- [BRIEF]: Show each line from the records below in which the word "what" occurs.

- [GIVEN INFORMATION]:

────────────────────

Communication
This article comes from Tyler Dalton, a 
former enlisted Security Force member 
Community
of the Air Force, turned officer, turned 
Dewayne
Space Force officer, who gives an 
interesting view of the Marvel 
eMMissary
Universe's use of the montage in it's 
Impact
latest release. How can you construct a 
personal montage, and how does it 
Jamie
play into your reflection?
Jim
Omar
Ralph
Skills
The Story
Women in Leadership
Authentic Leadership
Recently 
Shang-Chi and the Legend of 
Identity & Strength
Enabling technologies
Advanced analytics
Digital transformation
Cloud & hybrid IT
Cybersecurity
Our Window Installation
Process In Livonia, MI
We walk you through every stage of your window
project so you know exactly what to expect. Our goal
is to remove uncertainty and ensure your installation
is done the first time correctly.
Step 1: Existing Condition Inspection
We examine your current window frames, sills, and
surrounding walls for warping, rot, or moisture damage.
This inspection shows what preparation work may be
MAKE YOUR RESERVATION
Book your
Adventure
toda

────────────────────

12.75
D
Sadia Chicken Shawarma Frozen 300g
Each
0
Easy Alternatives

────────────────────

- [SOLUTION TO THIS TASK]:
project so you know exactly what to expect. Our goal
This inspection shows what preparation work may be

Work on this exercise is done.